Background: Increased knowledge of the evolution of molecular changes in neurodegenerative disorders such as Alzheimer's disease (AD) is important for the understanding of disease pathophysiology and also crucial to be able to identify and validate disease biomarkers. While several biological changes that occur early in the disease development have already been recognized, the need for further characterization of the pathophysiological mechanisms behind AD still remains.
Methods: In this study, we investigated cerebrospinal fluid (CSF) levels of 104 proteins in 307 asymptomatic 70-year-olds from the H70 Gothenburg Birth Cohort Studies using a multiplexed antibody- and bead-based technology.
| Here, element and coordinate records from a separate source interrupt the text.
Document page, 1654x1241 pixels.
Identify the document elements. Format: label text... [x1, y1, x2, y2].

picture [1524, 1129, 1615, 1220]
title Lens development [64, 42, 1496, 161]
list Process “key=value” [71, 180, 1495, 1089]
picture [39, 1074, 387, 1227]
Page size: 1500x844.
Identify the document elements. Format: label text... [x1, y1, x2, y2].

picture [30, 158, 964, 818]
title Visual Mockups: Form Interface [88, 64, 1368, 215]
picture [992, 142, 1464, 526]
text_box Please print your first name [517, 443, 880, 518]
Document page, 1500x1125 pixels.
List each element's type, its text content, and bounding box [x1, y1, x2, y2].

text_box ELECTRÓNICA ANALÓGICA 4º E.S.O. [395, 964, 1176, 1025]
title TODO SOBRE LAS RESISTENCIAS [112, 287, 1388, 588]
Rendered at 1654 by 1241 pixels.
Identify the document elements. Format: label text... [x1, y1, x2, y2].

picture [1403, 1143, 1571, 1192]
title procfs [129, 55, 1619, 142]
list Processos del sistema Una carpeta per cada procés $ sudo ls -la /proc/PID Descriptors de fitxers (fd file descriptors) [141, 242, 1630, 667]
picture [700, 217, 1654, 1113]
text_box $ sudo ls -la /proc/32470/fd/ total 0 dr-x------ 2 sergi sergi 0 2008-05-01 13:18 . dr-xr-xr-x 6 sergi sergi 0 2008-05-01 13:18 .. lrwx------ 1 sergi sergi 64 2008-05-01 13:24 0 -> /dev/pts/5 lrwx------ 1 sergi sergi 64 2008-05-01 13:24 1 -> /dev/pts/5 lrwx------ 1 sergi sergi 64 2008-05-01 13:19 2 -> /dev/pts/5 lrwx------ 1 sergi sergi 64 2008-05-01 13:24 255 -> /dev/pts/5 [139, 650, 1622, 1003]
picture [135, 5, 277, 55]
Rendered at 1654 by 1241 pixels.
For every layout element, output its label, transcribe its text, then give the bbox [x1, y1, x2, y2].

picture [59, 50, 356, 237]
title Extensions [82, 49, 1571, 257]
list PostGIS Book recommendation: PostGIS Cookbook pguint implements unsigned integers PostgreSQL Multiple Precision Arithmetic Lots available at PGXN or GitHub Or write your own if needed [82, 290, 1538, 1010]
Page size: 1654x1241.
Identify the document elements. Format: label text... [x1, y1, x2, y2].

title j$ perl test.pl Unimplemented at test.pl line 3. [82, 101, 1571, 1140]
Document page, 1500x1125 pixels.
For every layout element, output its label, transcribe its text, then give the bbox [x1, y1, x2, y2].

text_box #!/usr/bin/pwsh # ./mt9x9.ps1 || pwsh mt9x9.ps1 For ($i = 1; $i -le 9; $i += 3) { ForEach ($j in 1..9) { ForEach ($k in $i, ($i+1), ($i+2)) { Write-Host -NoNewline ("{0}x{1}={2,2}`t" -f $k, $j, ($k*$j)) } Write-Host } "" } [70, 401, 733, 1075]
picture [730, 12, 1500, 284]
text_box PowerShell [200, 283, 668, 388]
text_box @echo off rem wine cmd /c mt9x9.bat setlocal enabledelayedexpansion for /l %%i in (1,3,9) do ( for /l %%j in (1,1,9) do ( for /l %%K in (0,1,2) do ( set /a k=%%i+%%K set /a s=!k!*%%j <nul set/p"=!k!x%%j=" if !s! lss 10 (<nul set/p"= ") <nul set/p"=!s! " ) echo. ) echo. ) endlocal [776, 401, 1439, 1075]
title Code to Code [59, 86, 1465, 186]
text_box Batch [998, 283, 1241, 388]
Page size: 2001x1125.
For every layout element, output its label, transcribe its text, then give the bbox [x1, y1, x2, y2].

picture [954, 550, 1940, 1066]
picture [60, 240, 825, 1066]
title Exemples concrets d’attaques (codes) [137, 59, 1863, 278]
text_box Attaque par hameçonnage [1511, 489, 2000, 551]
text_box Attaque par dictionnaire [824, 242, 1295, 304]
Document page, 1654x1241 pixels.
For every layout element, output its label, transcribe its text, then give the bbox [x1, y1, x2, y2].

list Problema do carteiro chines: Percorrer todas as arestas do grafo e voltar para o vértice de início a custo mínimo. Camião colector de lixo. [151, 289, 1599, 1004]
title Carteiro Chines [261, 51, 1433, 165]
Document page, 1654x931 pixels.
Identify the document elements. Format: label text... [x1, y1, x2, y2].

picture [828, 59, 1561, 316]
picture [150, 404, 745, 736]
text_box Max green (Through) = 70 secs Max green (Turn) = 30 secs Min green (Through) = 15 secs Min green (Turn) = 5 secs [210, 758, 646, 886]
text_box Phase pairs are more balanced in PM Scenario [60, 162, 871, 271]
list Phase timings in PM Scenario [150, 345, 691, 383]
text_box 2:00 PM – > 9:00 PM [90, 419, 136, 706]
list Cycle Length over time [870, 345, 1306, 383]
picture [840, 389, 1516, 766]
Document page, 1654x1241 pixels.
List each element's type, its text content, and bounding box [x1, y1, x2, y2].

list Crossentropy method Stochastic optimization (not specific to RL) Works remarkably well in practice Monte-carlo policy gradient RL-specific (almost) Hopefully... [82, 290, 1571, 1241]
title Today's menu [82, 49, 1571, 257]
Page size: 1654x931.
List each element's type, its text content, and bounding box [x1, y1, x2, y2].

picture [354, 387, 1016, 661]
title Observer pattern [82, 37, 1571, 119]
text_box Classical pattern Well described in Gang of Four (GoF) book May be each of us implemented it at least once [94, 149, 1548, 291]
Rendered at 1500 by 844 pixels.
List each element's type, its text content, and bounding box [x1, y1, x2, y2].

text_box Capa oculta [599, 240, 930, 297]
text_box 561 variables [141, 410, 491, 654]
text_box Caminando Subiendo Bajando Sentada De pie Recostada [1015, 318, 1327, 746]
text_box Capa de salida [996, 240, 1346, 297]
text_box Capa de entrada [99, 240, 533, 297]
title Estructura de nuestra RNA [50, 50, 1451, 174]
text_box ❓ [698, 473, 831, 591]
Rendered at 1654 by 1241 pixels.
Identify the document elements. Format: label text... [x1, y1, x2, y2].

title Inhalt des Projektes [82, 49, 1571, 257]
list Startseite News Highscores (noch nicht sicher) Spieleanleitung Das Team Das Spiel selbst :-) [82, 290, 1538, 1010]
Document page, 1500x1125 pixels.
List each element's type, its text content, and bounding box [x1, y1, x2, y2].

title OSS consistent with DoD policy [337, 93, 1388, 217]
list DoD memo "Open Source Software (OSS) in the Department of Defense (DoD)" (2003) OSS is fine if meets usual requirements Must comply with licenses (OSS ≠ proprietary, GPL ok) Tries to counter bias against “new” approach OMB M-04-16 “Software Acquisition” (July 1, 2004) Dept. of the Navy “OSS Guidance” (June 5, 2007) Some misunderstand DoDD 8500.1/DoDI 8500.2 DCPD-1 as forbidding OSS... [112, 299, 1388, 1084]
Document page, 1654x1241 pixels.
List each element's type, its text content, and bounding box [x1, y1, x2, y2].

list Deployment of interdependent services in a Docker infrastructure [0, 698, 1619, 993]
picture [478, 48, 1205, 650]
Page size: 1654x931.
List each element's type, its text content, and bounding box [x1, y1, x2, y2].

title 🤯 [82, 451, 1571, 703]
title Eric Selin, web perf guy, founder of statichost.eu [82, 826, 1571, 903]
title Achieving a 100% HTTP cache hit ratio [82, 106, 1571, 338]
Results: The protein levels were first correlated with the core AD CSF biomarker concentrations of total tau, phospho-tau and amyloid beta (Aβ42) in all individuals. Sixty-three proteins showed significant correlations to either total tau, phospho-tau or Aβ42. Thereafter, individuals were divided based on CSF Aβ42/Aβ40 ratio and Clinical Dementia Rating (CDR) score to determine if early changes in pathology and cognition had an effect on the correlations. We compared the associations of the analysed proteins with CSF markers between groups and found 33 proteins displaying significantly different associations for amyloid-positive individuals and amyloid-negative individuals, as defined by the CSF Aβ42/Aβ40 ratio. No differences in the associations could be seen for individuals divided by CDR score.
Conclusions: We identified a series of transmembrane proteins, proteins associated with or anchored to the plasma membrane, and proteins involved in or connected to synaptic vesicle transport to be associated with CSF biomarkers of amyloid and tau pathology in AD. Further studies are needed to explore these proteins' role in AD pathophysiology.
Keywords: AD pathophysiology; Affinity proteomics; Brain-enriched proteins; CSF markers; Multidisciplinary epidemiological studies; Preclinical Alzheimer’s disease.